Sometimes I can't believe how Californian California is. Women walk around half-naked, waiters call patrons "dude," and medical marijuana is legal. But I wondered just how legal. Could anyone buy it? Even me, who doesn't have cancer, AIDS, arthritis, glaucoma or even any previous pot-smoking experience?
Medical marijuana isn't really legal -- in 2005, the Supreme Court said federal anti-drug laws trump state laws -- but California and 11 other hippie states have been flipping off Washington for years.
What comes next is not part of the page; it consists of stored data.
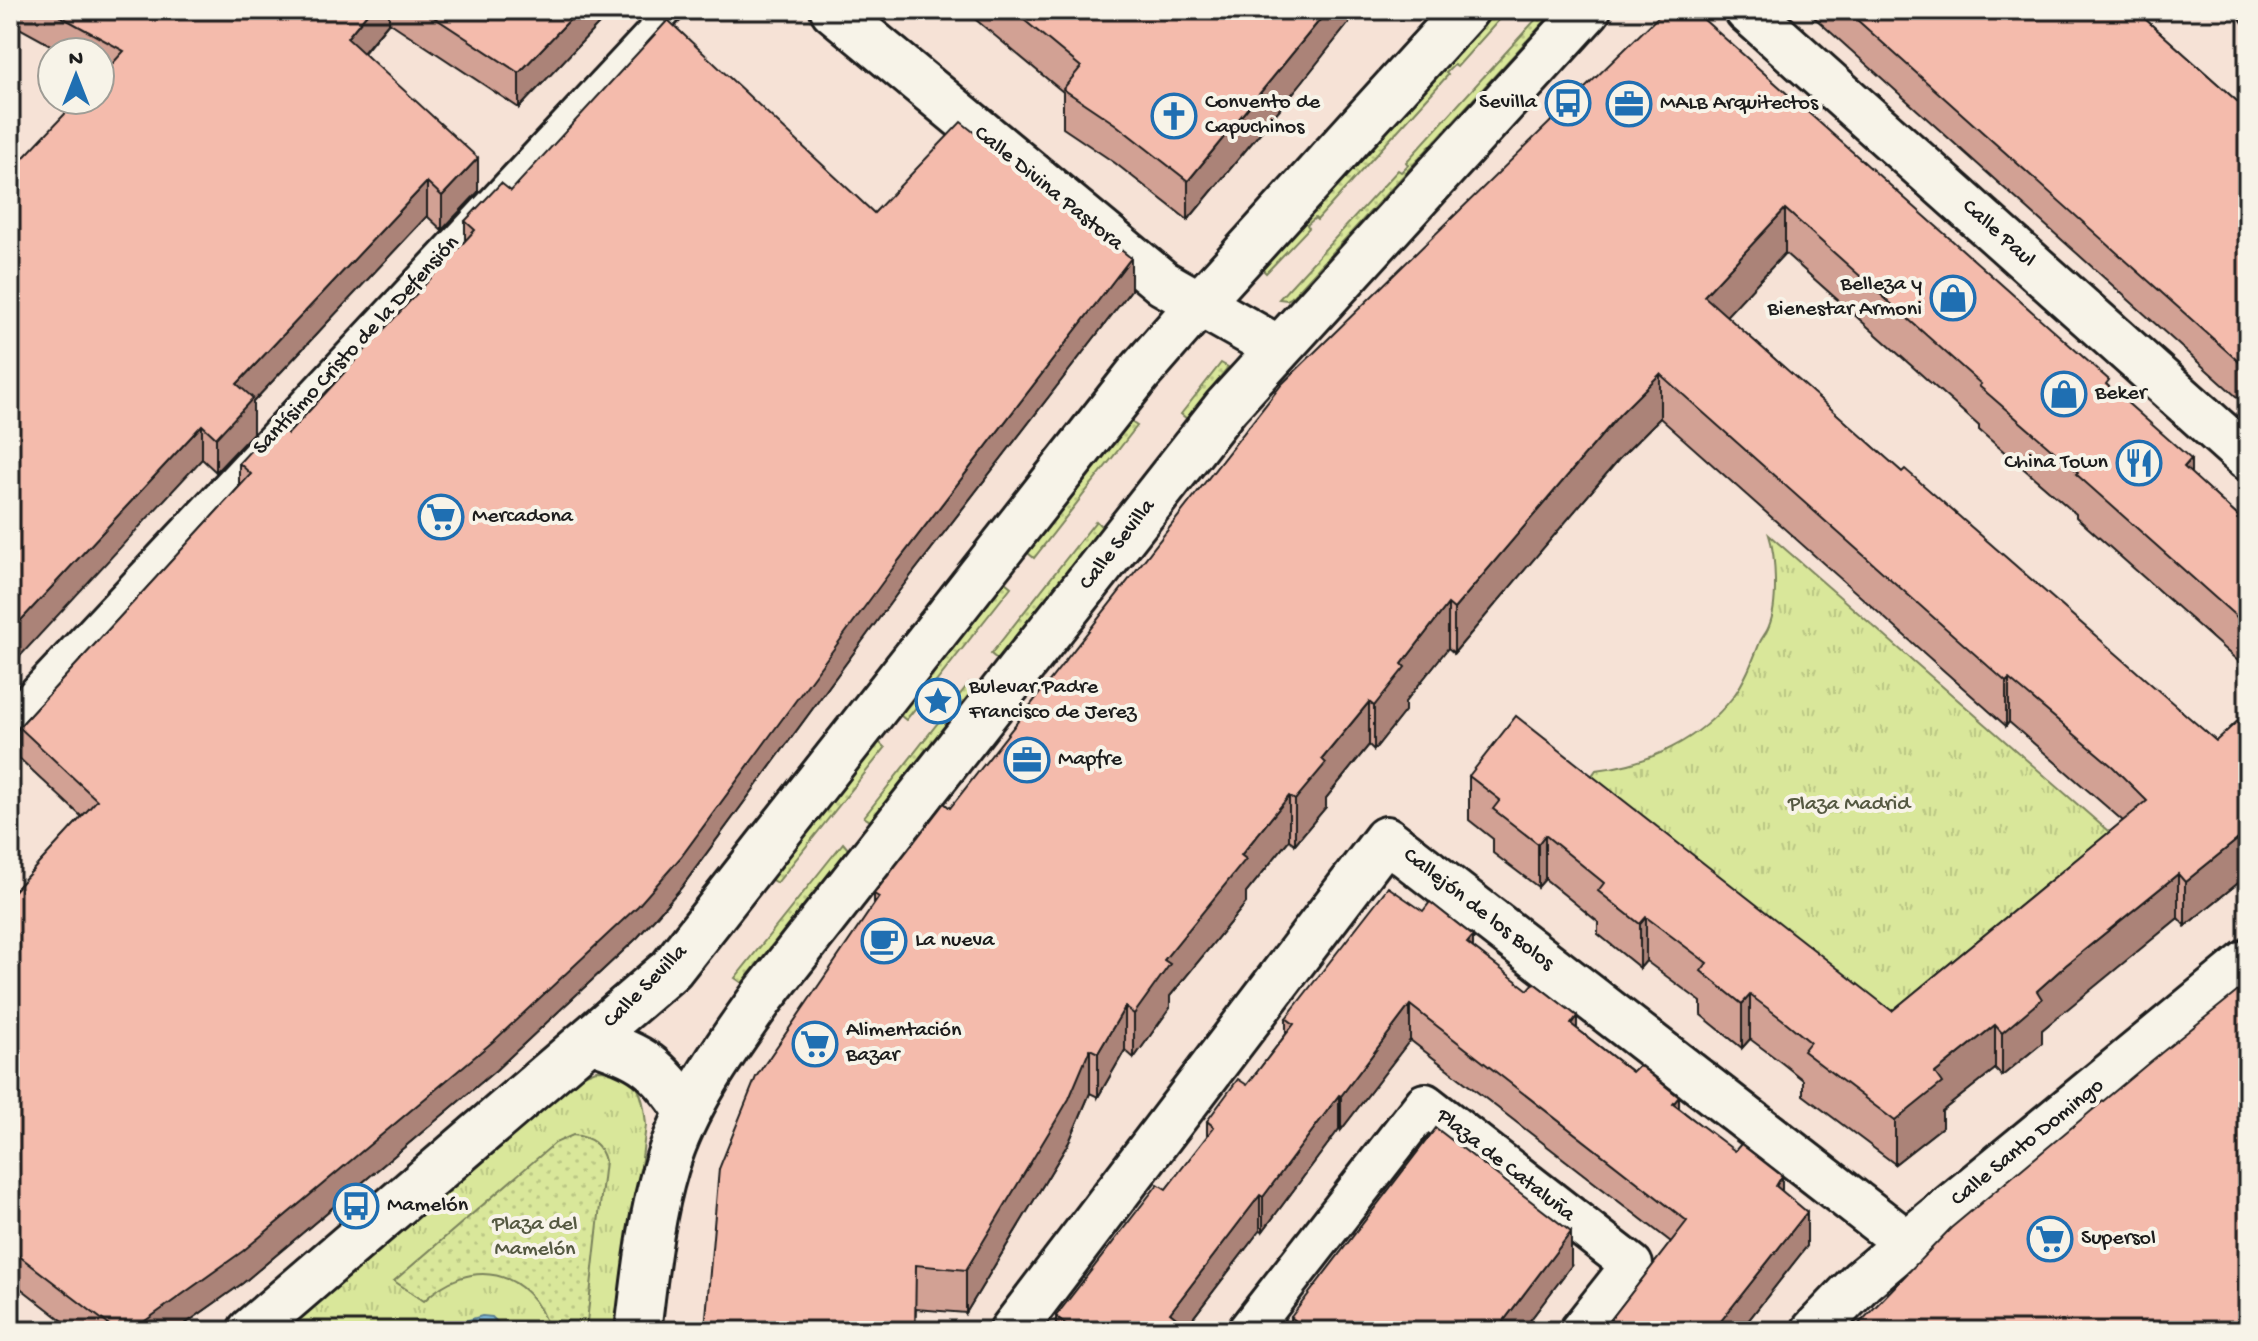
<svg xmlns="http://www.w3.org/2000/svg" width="2258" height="1341" font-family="'Gochi Hand',sans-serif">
<defs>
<pattern id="park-tufts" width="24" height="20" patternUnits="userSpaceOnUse" patternTransform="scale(2)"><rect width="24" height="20" fill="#d9e79a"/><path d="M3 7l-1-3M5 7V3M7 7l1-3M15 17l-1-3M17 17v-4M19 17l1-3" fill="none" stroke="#bac684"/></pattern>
<pattern id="garden-dots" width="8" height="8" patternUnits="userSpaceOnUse" patternTransform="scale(2)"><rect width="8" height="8" fill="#d9e79a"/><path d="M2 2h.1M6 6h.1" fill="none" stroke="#bac684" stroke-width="1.8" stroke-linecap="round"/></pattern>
<pattern id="water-waves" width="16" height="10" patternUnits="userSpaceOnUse" patternTransform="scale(2)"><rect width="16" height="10" fill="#83c1e3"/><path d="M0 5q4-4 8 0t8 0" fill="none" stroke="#71a5c2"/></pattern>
</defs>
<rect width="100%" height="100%" fill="#f6e2d6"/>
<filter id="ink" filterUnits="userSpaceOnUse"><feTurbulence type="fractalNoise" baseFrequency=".0125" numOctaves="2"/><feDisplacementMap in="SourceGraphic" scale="16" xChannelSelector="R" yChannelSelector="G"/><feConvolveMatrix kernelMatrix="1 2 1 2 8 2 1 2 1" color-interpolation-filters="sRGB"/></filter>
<g filter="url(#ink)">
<!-- park -->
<g fill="url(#park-tufts)" stroke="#7a825b" stroke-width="2">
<path d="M1769 535 2116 838 1893 1031 1583 788 1596 770C1650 764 1699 740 1733 697 1745 681 1753 660 1760 642 1763 636 1767 632 1769 626 1778 605 1776 556 1769 535Z"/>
<path d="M596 1070C637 1070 643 1090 646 1125L621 1331H282L561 1091 581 1076Z"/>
</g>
<!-- garden -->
<g fill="url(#garden-dots)" stroke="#7a825b" stroke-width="2">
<polygon points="1498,10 1508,10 1457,67 1454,65 1446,73 1448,75 1317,220 1315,218 1307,225 1309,228 1266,273 1261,268"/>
<polygon points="1546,10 1555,10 1291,298 1287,300 1279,299 1398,170 1401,172 1408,165 1406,162 1537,18 1540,20 1548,13"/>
<polygon points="1221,363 1228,367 1187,419 1181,414"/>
<polygon points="1131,422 1137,426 1034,558 1028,553"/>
<polygon points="1096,521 1102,527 997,659 991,654"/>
<polygon points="1005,582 1011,587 906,720 900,715"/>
<polygon points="969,683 975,687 870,821 864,817"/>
<polygon points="879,742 885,748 777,883 770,879"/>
<polygon points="843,843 848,849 742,983 735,978"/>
<path d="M573 1135C591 1137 601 1144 605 1161L586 1331H549C531 1268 469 1256 424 1301L394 1281 555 1143Z"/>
</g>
<!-- water -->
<polygon fill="url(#water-waves)" stroke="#5a7f93" stroke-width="2" points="482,1316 492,1317 506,1331 457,1331 465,1321"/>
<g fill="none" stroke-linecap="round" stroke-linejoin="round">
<!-- service casing -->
<g stroke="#1c1c1c" stroke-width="32">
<polyline id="service" points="10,716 670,10"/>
</g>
<!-- pedestrian casing -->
<g stroke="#1c1c1c" stroke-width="46">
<polyline id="pedestrian" points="1248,1331 1425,1104 1632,1265 1580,1331"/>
</g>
<!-- minor casing -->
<g stroke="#1c1c1c" stroke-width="50">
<polyline id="minor" points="1012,1331 1386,839 1907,1243"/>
</g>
<!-- tertiary casing -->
<g stroke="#1c1c1c" stroke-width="50">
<g id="tertiary">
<polyline points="833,10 1163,283 1278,348"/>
<polyline points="1747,10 2248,458"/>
<path d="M591 1040C642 1055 659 1068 688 1112"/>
<polyline points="250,1331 671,969 1139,373 1199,304 1466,10"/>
<path d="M638 1331C645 1276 650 1220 666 1167 685 1104 725 1049 763 996L1226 407 1588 10"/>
<polyline points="1814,1331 1862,1281 1907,1243 2248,962"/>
</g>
</g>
<!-- service -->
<use href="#service" stroke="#f7f3e8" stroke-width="26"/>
<!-- pedestrian -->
<use href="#pedestrian" stroke="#f7f3e8" stroke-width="40"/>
<!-- minor -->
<use href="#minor" stroke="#f7f3e8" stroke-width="44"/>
<!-- tertiary -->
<use href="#tertiary" stroke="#f7f3e8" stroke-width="44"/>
</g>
<!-- wall -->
<g fill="#d2a194" stroke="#1c1c1c" stroke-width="2">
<polygon points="10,10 612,10 519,108 389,22 364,53 478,192 442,230 427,216 253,402 253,433 216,472 202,459 102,74 100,73 100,52 63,52 10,23"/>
<polygon points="964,10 1359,10 1302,82 1188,220 1115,163 1063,128 1063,92"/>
<polygon points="1665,10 2109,387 2191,474 2239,517 2248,510 2248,670 2076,517 2076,514 1979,430 1979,426 1785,253 1726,316 1902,472 2216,741 2248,716 2248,875 2185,926 2178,918 2066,1009 2042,1030 2042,1043 2002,1076 1995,1069 1942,1111 1942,1127 1895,1164 1803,1095 1803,1080 1782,1063 1750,1039 1742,1048 1701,1015 1701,1002 1646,961 1640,968 1598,934 1598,922 1545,879 1538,887 1493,853 1493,839 1469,820 1469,776 1892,1011 2123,821 2009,722 2006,726 1660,418 1619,459 1454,653 1448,648 1405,702 1405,711 1374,750 1369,745 1326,798 1326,807 1295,844 1289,840 1246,893 1246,903 1170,996 1170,1008 1134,1058 1125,1050 1098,1097 1090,1093 1069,1142 966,1313 916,1309 915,1331 706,1331 874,905 874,894"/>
<polygon points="1806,10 2135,10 2248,111 2248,407"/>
<polygon points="2234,10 2248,10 2248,26 2246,27"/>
<polygon points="511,191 874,213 1131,290 899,591 681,888 638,937 496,1070 243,1283 175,1331 76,1331 10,1280 10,895 82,817 19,758 19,727 239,487 239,463 288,434 465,241 465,221"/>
<polygon points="1473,948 1679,1108 1782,1191 1807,1246 1740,1331 1602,1331 1671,1242 1410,1040 1341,1130 1339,1129 1263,1231 1260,1230 1187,1326 1193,1331 1056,1331 1056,1316 1166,1189 1207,1137 1207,1121 1247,1085 1286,1034 1286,1018"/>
<polygon points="1571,1266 1522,1331 1291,1331 1291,1317"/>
</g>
<!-- shaded-wall -->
<g fill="#ab8378" stroke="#1c1c1c" stroke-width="2">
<polygon points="370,10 389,10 389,22 347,72 347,38"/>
<polygon points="579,10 612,10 519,108 519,73"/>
<polygon points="1328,10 1359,10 1302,82 1188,220 1188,181"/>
<polygon points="2246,10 2248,10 2248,26 2246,27"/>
<polygon points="478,158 478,192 442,230 442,196"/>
<polygon points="427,182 427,216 253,402 253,433 216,472 216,438 237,384"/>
<polygon points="1785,209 1785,253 1704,340 1704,296"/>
<polygon points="1131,258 1131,290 899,591 681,888 638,937 496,1070 243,1283 175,1331 131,1331 899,560"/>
<polygon points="1660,374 1660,418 1619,459 1454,653 1454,609 1619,415"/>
<polygon points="202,425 202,459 10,667 10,632"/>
<polygon points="2191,459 2191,503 2184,467"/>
<polygon points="1448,604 1448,648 1405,702 1405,711 1374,750 1374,706 1402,664"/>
<polygon points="2009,679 2009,722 2006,726 2006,682"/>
<polygon points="1369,702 1369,745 1326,798 1326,807 1295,844 1295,800 1322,759"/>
<polygon points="1289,796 1289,840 1246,893 1246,903 1170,996 1170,1008 1134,1058 1134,1014 1164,960 1241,855"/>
<polygon points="2248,831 2248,875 2185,926 2185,882"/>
<polygon points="1545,835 1545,879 1538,887 1538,844"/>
<polygon points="2178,874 2178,918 2042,1030 2042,1043 2002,1076 2002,1033 2037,991 2066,965"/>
<polygon points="1646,917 1646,961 1640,968 1640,924"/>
<polygon points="1473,936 1473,970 1467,943"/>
<polygon points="1750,995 1750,1039 1742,1048 1742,1004"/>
<polygon points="1410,1005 1410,1040 1341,1130 1341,1096"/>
<polygon points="1125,1007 1125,1050 1098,1097 1098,1053"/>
<polygon points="1577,1016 1577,1051 1571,1024"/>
<polygon points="1995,1025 1995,1069 1942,1111 1942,1127 1895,1164 1895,1121 1935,1073"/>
<polygon points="1090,1049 1090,1093 1069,1142 966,1313 966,1270"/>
<polygon points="1339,1095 1339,1129 1263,1231 1263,1197"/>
<polygon points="1679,1097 1679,1131 1673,1104"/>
<polygon points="1782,1176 1782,1211 1776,1186"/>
<polygon points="1260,1195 1260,1230 1183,1331 1170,1313"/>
<polygon points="1807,1212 1807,1246 1740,1331 1713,1331"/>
<polygon points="1571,1232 1571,1266 1522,1331 1496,1331"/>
</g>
<!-- building -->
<g fill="#f4bbac" stroke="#1c1c1c" stroke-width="2">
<polygon points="49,10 370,10 347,38 478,158 442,196 427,182 237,384 253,398 216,438 202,425 10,632 10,172 78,100 100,100 100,77 124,51"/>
<polygon points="423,10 579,10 519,73"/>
<polygon points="1012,10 1328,10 1188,181 1115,124 1063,89 1081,67"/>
<polygon points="1665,10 1693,10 2109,380 2106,384 2191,459 2184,467 2239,517 2246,509 2248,510 2248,627 2076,474 2078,472 1979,386 1981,384 1785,209 1704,296 1902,472 1905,469 2216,741 2242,717 2244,719 2248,716 2248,831 2185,882 2178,874 2066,965 2037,991 2042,999 2002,1033 1995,1025 1935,1073 1942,1083 1895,1121 1803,1051 1810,1042 1782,1019 1750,995 1742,1004 1701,971 1707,963 1646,917 1640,924 1598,891 1604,883 1545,835 1538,844 1493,809 1500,800 1469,776 1516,716 1892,1011 2147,801 2113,767 2009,679 2006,682 1660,374 1619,415 1454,609 1448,604 1402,664 1405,667 1374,706 1369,702 1322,759 1326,763 1295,800 1289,796 1241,855 1246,859 1164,960 1170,964 1134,1014 1125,1007 1098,1053 1090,1049 1069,1099 966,1270 916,1265 915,1331 706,1331 706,1317 719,1169 756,1077 879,897 874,894 944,803 950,808 1282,384"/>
<polygon points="1846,10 2135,10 2248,111 2248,370"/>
<polygon points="668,20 874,213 961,122 1131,258 899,560 681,857 638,906 496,1039 243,1251 131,1331 117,1331 10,1249 10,895 97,800 19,727 251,474 239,463 276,423 288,434 475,230 465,221 501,183 511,191"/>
<polygon points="1388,887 1423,911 1430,902 1473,936 1467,943 1528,990 1534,983 1577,1016 1571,1024 1632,1072 1639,1065 1679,1097 1673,1104 1735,1151 1741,1144 1782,1176 1776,1186 1807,1212 1713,1331 1602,1331 1687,1221 1410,1005 1341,1096 1339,1095 1263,1197 1260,1195 1170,1313 1193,1331 1074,1331 1056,1316 1158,1184 1166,1189 1214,1127 1207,1121 1238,1079 1247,1085 1294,1024 1286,1018"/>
<polygon points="2248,983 2248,1331 1852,1331 1951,1228 2150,1062"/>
<polygon points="1436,1128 1571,1232 1496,1331 1309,1331 1291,1317"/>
</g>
</g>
<!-- icons -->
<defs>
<g id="bus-ring" transform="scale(2.3)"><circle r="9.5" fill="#f7f3e8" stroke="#1f6fb2" stroke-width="1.5"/><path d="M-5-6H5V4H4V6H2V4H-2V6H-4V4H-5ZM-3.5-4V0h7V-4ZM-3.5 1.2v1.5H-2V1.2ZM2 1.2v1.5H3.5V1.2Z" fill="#1f6fb2"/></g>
<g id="office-ring" transform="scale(2.3)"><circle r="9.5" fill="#f7f3e8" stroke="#1f6fb2" stroke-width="1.5"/><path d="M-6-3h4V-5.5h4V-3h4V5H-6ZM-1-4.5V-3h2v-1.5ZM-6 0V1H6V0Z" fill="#1f6fb2"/></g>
<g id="church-ring" transform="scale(2.3)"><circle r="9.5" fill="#f7f3e8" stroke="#1f6fb2" stroke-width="1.5"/><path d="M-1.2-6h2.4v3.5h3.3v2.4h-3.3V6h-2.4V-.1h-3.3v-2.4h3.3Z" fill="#1f6fb2"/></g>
<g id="shop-ring" transform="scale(2.3)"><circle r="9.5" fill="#f7f3e8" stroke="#1f6fb2" stroke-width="1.5"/><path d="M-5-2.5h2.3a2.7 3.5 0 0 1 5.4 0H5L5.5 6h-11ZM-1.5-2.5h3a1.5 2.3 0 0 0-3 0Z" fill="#1f6fb2"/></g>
<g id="restaurant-ring" transform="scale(2.3)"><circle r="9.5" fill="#f7f3e8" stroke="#1f6fb2" stroke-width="1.5"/><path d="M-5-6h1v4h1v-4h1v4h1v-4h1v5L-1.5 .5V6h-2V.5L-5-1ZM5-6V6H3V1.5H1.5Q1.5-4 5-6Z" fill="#1f6fb2"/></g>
<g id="supermarket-ring" transform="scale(2.3)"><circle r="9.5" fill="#f7f3e8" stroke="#1f6fb2" stroke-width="1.5"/><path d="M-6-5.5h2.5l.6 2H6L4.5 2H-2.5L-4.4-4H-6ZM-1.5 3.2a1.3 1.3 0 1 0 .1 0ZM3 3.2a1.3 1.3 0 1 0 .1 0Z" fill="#1f6fb2"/></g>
<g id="sight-ring" transform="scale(2.3)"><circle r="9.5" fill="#f7f3e8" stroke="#1f6fb2" stroke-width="1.5"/><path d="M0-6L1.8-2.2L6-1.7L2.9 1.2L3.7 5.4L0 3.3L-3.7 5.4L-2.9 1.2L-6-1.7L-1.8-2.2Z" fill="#1f6fb2"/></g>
<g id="cafe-ring" transform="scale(2.3)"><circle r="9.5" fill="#f7f3e8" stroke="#1f6fb2" stroke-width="1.5"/><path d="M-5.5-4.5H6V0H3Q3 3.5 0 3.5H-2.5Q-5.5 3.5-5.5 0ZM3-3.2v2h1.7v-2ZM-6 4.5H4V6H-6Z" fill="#1f6fb2"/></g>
</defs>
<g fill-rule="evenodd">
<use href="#bus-ring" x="1568" y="103"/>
<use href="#office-ring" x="1629" y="104"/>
<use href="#church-ring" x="1174" y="116"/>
<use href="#shop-ring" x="1953" y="298"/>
<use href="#shop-ring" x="2064" y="394"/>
<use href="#restaurant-ring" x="2139" y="463"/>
<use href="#supermarket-ring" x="441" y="517"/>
<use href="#sight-ring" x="938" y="701"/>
<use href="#office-ring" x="1027" y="760"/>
<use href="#cafe-ring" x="884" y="941"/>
<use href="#supermarket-ring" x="815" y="1044"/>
<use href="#bus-ring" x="356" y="1206"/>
<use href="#supermarket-ring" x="2050" y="1239"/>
</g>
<g text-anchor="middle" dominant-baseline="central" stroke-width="8" stroke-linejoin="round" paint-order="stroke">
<!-- poi labels -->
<g font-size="22" fill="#1c1c1c" stroke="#f7f3e8" text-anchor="start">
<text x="1205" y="103">Convento de<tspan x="1205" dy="25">Capuchinos</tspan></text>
<text x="1537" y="103" text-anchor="end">Sevilla</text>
<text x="1660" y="104">MALB Arquitectos</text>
<text x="1922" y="285" text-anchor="end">Belleza y<tspan x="1922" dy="25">Bienestar Armoni</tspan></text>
<text x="2095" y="394">Beker</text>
<text x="2108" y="463" text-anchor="end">China Town</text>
<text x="472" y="517">Mercadona</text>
<text x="969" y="688">Bulevar Padre<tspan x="969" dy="25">Francisco de Jerez</tspan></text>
<text x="1058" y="760">Mapfre</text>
<text x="915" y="941">La nueva</text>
<text x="846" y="1031">Alimentación<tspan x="846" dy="25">Bazar</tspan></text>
<text x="387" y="1206">Mamelón</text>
<text x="2081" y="1239">Supersol</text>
</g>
<!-- street labels -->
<g font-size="22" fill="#1c1c1c" stroke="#f7f3e8">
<text transform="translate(1048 189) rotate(39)">Calle Divina Pastora</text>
<text transform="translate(1998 234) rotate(42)">Calle Paul</text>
<text transform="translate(357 346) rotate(-47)">Santísimo Cristo de la Defensión</text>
<text transform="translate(1118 545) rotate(-52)">Calle Sevilla</text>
<text transform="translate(1478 910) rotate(38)">Callejón de los Bolos</text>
<text transform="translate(646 987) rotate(-45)">Calle Sevilla</text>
<text transform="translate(2028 1143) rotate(-39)">Calle Santo Domingo</text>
<text transform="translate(1505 1166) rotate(38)">Plaza de Cataluña</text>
</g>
<!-- park labels -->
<g font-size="22" fill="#555942" stroke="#f7f3e8">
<text x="1849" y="805">Plaza Madrid</text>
<text x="535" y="1225">Plaza del<tspan x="535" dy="25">Mamelón</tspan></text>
</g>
</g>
<!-- margin -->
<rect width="2258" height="1341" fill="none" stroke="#f7f3e8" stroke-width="40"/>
<rect x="20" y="20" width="2218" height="1301" fill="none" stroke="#1c1c1c" stroke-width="3" filter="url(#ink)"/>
<!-- north arrow -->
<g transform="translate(76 76)"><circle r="38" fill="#f7f3e8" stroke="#9f9d96" stroke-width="2"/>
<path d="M0-6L14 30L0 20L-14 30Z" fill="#1f6fb2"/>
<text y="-12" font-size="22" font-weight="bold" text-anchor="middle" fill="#1c1c1c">N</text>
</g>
</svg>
Finding a medical marijuana distributor is shockingly easy, as Times columnist Sandy Banks noted in her recent columns on getting pot to treat arthritis. Sprinkled innocuously around L.A. County are more than 200 dispensaries that look like health food stores or pharmacies -- including three just at the intersection of Fairfax and Santa Monica. To shop at these places, though, you need a doctor's recommendation on an official form. Once you have that, no California cop can arrest you for holding up to eight ounces. That amount, I'm guessing, was based on conservative medical estimates of how much Snoop Dogg would need if he came down with glaucoma at the same time Animal Planet aired a "Meerkat Manor" marathon.
I made an appointment at a medical office recommended by Shirley Halperin, the coauthor of the new book, "Pot Culture: The A-Z to Stoner Language & Life." Halperin chose our particular clinic less for its medical expertise than the fact that it shared a parking lot with a pot dispensary. Stoners are very clearheaded when it comes to avoiding extra effort.
As I sat in the tiny waiting room, filling out my medical history and getting nervous, Halperin assured me that no one she knows had been rejected, which seemed convincing because the only people sitting near me were two healthy looking guys in their 20s. When I got called in, I entered a doctor's office different from any I'd ever been in. It contained only a tiny desk, two chairs, a small TV and two cans of Glade. Also, the doctor wore a Hawaiian shirt.
He took my blood pressure and asked what I was suffering from. "Anxiety," I said. And then "occasional insomnia." And even though he seemed to be moving on, I blurted something about headaches. The only malady that would have made me more similar to every human being throughout history would have been "these painful little pieces of skin that peel up next to my fingernails."